**What to do**
All of the records that follow need to be copied word for word, without the pictures.

Information provided Block Start

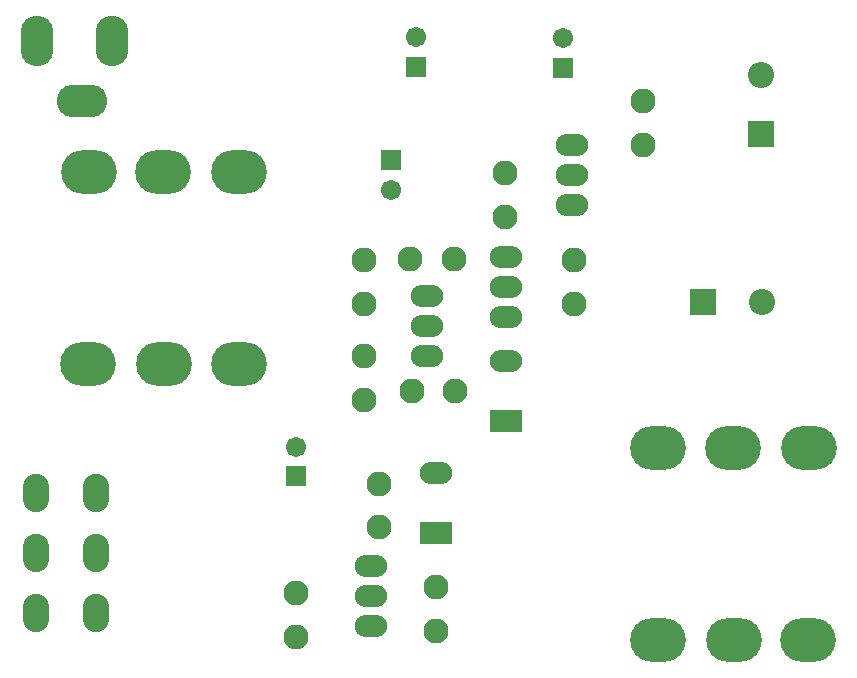
<source format=gts>
G04*
G04 #@! TF.GenerationSoftware,Altium Limited,Altium Designer,21.0.9 (235)*
G04*
G04 Layer_Color=8388736*
%FSTAX24Y24*%
%MOIN*%
G70*
G04*
G04 #@! TF.SameCoordinates,BE33CD37-818E-4C07-995D-9A106440EC1D*
G04*
G04*
G04 #@! TF.FilePolarity,Negative*
G04*
G01*
G75*
%ADD15O,0.1852X0.1458*%
%ADD16C,0.0867*%
%ADD17R,0.0867X0.0867*%
%ADD18C,0.0671*%
%ADD19R,0.0671X0.0671*%
%ADD20C,0.0830*%
%ADD21O,0.1080X0.0740*%
%ADD22O,0.1680X0.1080*%
%ADD23O,0.1080X0.1680*%
%ADD24O,0.0867X0.1280*%
%ADD25R,0.1080X0.0730*%
%ADD26O,0.1080X0.0730*%
%ADD27R,0.0867X0.0867*%
D15*
X03885Y03455D02*
D03*
X0363D02*
D03*
X0338D02*
D03*
Y02815D02*
D03*
X03635D02*
D03*
X0388D02*
D03*
X0148Y03735D02*
D03*
X01735D02*
D03*
X01985D02*
D03*
Y04375D02*
D03*
X0173D02*
D03*
X01485D02*
D03*
D16*
X03725Y046984D02*
D03*
X037284Y0394D02*
D03*
D17*
X03725Y045016D02*
D03*
D18*
X03065Y0482D02*
D03*
X02575Y048234D02*
D03*
X0249Y043158D02*
D03*
X02175Y034592D02*
D03*
D19*
X03065Y047216D02*
D03*
X02575Y04725D02*
D03*
X0249Y044142D02*
D03*
X02175Y033608D02*
D03*
D20*
X0333Y04465D02*
D03*
Y0461D02*
D03*
X027Y04085D02*
D03*
X02555D02*
D03*
X024Y03935D02*
D03*
Y0408D02*
D03*
Y03615D02*
D03*
Y0376D02*
D03*
X0256Y03645D02*
D03*
X02705D02*
D03*
X0245Y0319D02*
D03*
Y03335D02*
D03*
X02175Y0297D02*
D03*
Y02825D02*
D03*
X0264Y0299D02*
D03*
Y02845D02*
D03*
X031Y0408D02*
D03*
Y03935D02*
D03*
X0287Y04225D02*
D03*
Y0437D02*
D03*
D21*
X03095Y04465D02*
D03*
Y04365D02*
D03*
Y04265D02*
D03*
X02875Y0389D02*
D03*
Y0399D02*
D03*
Y0409D02*
D03*
X0261Y0376D02*
D03*
Y0386D02*
D03*
Y0396D02*
D03*
X02425Y0286D02*
D03*
Y0296D02*
D03*
Y0306D02*
D03*
D22*
X0146Y0461D02*
D03*
D23*
X0131Y0481D02*
D03*
X0156D02*
D03*
D24*
X015093Y02905D02*
D03*
Y03105D02*
D03*
X015083Y03305D02*
D03*
X013093D02*
D03*
Y03106D02*
D03*
Y02905D02*
D03*
D25*
X02875Y03545D02*
D03*
X0264Y0317D02*
D03*
D26*
X02875Y03745D02*
D03*
X0264Y0337D02*
D03*
D27*
X035316Y0394D02*
D03*
M02*

</source>
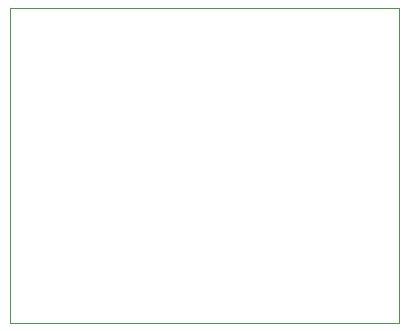
<source format=gbr>
%TF.GenerationSoftware,KiCad,Pcbnew,5.1.6-c6e7f7d~87~ubuntu18.04.1*%
%TF.CreationDate,2021-12-09T15:00:27-08:00*%
%TF.ProjectId,boosted-output-current-reference,626f6f73-7465-4642-9d6f-75747075742d,rev?*%
%TF.SameCoordinates,Original*%
%TF.FileFunction,Profile,NP*%
%FSLAX46Y46*%
G04 Gerber Fmt 4.6, Leading zero omitted, Abs format (unit mm)*
G04 Created by KiCad (PCBNEW 5.1.6-c6e7f7d~87~ubuntu18.04.1) date 2021-12-09 15:00:27*
%MOMM*%
%LPD*%
G01*
G04 APERTURE LIST*
%TA.AperFunction,Profile*%
%ADD10C,0.050000*%
%TD*%
G04 APERTURE END LIST*
D10*
X176403000Y-83820000D02*
X143510000Y-83820000D01*
X176403000Y-110490000D02*
X176403000Y-83820000D01*
X143510000Y-110490000D02*
X176403000Y-110490000D01*
X143510000Y-83820000D02*
X143510000Y-110490000D01*
M02*

</source>
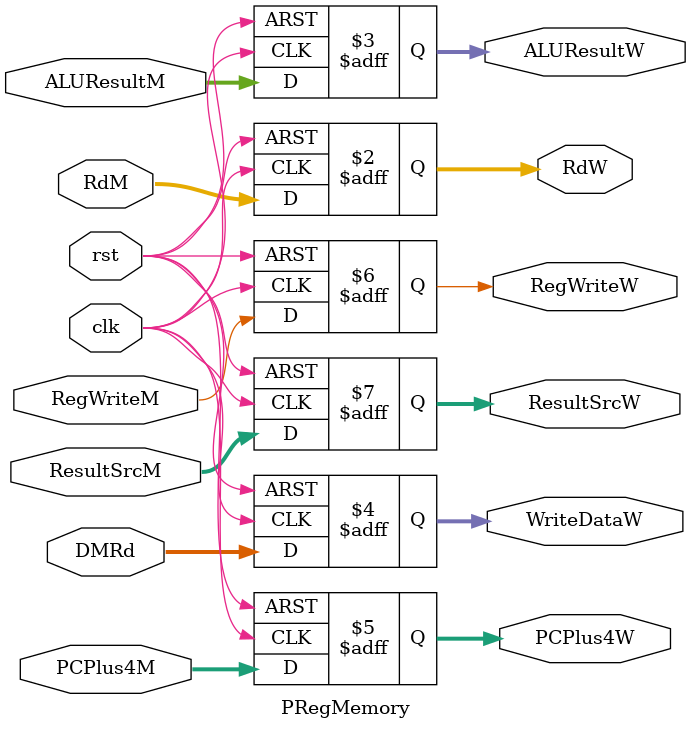
<source format=sv>
module PRegMemory #(
    parameter DATA_WIDTH = 32
) (
    input   logic [DATA_WIDTH-1:0]  ALUResultM,
    input   logic [DATA_WIDTH-1:0]  DMRd,
    input   logic [4:0]             RdM,
    input   logic [DATA_WIDTH-1:0]  PCPlus4M,
    input   logic                   clk,
    input   logic                   rst,         // Reset signal
    output  logic [4:0]             RdW,
    output  logic [DATA_WIDTH-1:0]  ALUResultW,
    output  logic [DATA_WIDTH-1:0]  WriteDataW,
    output  logic [DATA_WIDTH-1:0]  PCPlus4W,
    input   logic                   RegWriteM,
    input   logic [1:0]             ResultSrcM,
    output  logic                   RegWriteW,
    output  logic [1:0]             ResultSrcW
);

    // Sequential logic for updating outputs
    always_ff @(posedge clk or posedge rst) begin
        if (rst) begin
            // Reset or flush all outputs to default values
            ALUResultW <= 32'b0;
            WriteDataW <= 32'b0;
            RdW        <= 5'b0;
            PCPlus4W   <= 32'b0;
            RegWriteW  <= 1'b0;
            ResultSrcW <= 2'b0;
        end else begin
            // Normal operation: Pass inputs to outputs
            ALUResultW <= ALUResultM;
            WriteDataW <= DMRd;
            RdW        <= RdM;
            PCPlus4W   <= PCPlus4M;
            RegWriteW  <= RegWriteM;
            ResultSrcW <= ResultSrcM;
        end
    end

endmodule

</source>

Information provided Block End

**Result of this exercise**
<source format=gts>
G04*
G04 #@! TF.GenerationSoftware,Altium Limited,Altium Designer,21.0.9 (235)*
G04*
G04 Layer_Color=8388736*
%FSTAX24Y24*%
%MOIN*%
G70*
G04*
G04 #@! TF.SameCoordinates,BE33CD37-818E-4C07-995D-9A106440EC1D*
G04*
G04*
G04 #@! TF.FilePolarity,Negative*
G04*
G01*
G75*
%ADD15O,0.1852X0.1458*%
%ADD16C,0.0867*%
%ADD17R,0.0867X0.0867*%
%ADD18C,0.0671*%
%ADD19R,0.0671X0.0671*%
%ADD20C,0.0830*%
%ADD21O,0.1080X0.0740*%
%ADD22O,0.1680X0.1080*%
%ADD23O,0.1080X0.1680*%
%ADD24O,0.0867X0.1280*%
%ADD25R,0.1080X0.0730*%
%ADD26O,0.1080X0.0730*%
%ADD27R,0.0867X0.0867*%
D15*
X03885Y03455D02*
D03*
X0363D02*
D03*
X0338D02*
D03*
Y02815D02*
D03*
X03635D02*
D03*
X0388D02*
D03*
X0148Y03735D02*
D03*
X01735D02*
D03*
X01985D02*
D03*
Y04375D02*
D03*
X0173D02*
D03*
X01485D02*
D03*
D16*
X03725Y046984D02*
D03*
X037284Y0394D02*
D03*
D17*
X03725Y045016D02*
D03*
D18*
X03065Y0482D02*
D03*
X02575Y048234D02*
D03*
X0249Y043158D02*
D03*
X02175Y034592D02*
D03*
D19*
X03065Y047216D02*
D03*
X02575Y04725D02*
D03*
X0249Y044142D02*
D03*
X02175Y033608D02*
D03*
D20*
X0333Y04465D02*
D03*
Y0461D02*
D03*
X027Y04085D02*
D03*
X02555D02*
D03*
X024Y03935D02*
D03*
Y0408D02*
D03*
Y03615D02*
D03*
Y0376D02*
D03*
X0256Y03645D02*
D03*
X02705D02*
D03*
X0245Y0319D02*
D03*
Y03335D02*
D03*
X02175Y0297D02*
D03*
Y02825D02*
D03*
X0264Y0299D02*
D03*
Y02845D02*
D03*
X031Y0408D02*
D03*
Y03935D02*
D03*
X0287Y04225D02*
D03*
Y0437D02*
D03*
D21*
X03095Y04465D02*
D03*
Y04365D02*
D03*
Y04265D02*
D03*
X02875Y0389D02*
D03*
Y0399D02*
D03*
Y0409D02*
D03*
X0261Y0376D02*
D03*
Y0386D02*
D03*
Y0396D02*
D03*
X02425Y0286D02*
D03*
Y0296D02*
D03*
Y0306D02*
D03*
D22*
X0146Y0461D02*
D03*
D23*
X0131Y0481D02*
D03*
X0156D02*
D03*
D24*
X015093Y02905D02*
D03*
Y03105D02*
D03*
X015083Y03305D02*
D03*
X013093D02*
D03*
Y03106D02*
D03*
Y02905D02*
D03*
D25*
X02875Y03545D02*
D03*
X0264Y0317D02*
D03*
D26*
X02875Y03745D02*
D03*
X0264Y0337D02*
D03*
D27*
X035316Y0394D02*
D03*
M02*

</source>
<source format=gbr>
%TF.GenerationSoftware,KiCad,Pcbnew,5.1.6-c6e7f7d~87~ubuntu18.04.1*%
%TF.CreationDate,2021-12-09T15:00:27-08:00*%
%TF.ProjectId,boosted-output-current-reference,626f6f73-7465-4642-9d6f-75747075742d,rev?*%
%TF.SameCoordinates,Original*%
%TF.FileFunction,Profile,NP*%
%FSLAX46Y46*%
G04 Gerber Fmt 4.6, Leading zero omitted, Abs format (unit mm)*
G04 Created by KiCad (PCBNEW 5.1.6-c6e7f7d~87~ubuntu18.04.1) date 2021-12-09 15:00:27*
%MOMM*%
%LPD*%
G01*
G04 APERTURE LIST*
%TA.AperFunction,Profile*%
%ADD10C,0.050000*%
%TD*%
G04 APERTURE END LIST*
D10*
X176403000Y-83820000D02*
X143510000Y-83820000D01*
X176403000Y-110490000D02*
X176403000Y-83820000D01*
X143510000Y-110490000D02*
X176403000Y-110490000D01*
X143510000Y-83820000D02*
X143510000Y-110490000D01*
M02*

</source>
<source format=sv>
module PRegMemory #(
    parameter DATA_WIDTH = 32
) (
    input   logic [DATA_WIDTH-1:0]  ALUResultM,
    input   logic [DATA_WIDTH-1:0]  DMRd,
    input   logic [4:0]             RdM,
    input   logic [DATA_WIDTH-1:0]  PCPlus4M,
    input   logic                   clk,
    input   logic                   rst,         // Reset signal
    output  logic [4:0]             RdW,
    output  logic [DATA_WIDTH-1:0]  ALUResultW,
    output  logic [DATA_WIDTH-1:0]  WriteDataW,
    output  logic [DATA_WIDTH-1:0]  PCPlus4W,
    input   logic                   RegWriteM,
    input   logic [1:0]             ResultSrcM,
    output  logic                   RegWriteW,
    output  logic [1:0]             ResultSrcW
);

    // Sequential logic for updating outputs
    always_ff @(posedge clk or posedge rst) begin
        if (rst) begin
            // Reset or flush all outputs to default values
            ALUResultW <= 32'b0;
            WriteDataW <= 32'b0;
            RdW        <= 5'b0;
            PCPlus4W   <= 32'b0;
            RegWriteW  <= 1'b0;
            ResultSrcW <= 2'b0;
        end else begin
            // Normal operation: Pass inputs to outputs
            ALUResultW <= ALUResultM;
            WriteDataW <= DMRd;
            RdW        <= RdM;
            PCPlus4W   <= PCPlus4M;
            RegWriteW  <= RegWriteM;
            ResultSrcW <= ResultSrcM;
        end
    end

endmodule

</source>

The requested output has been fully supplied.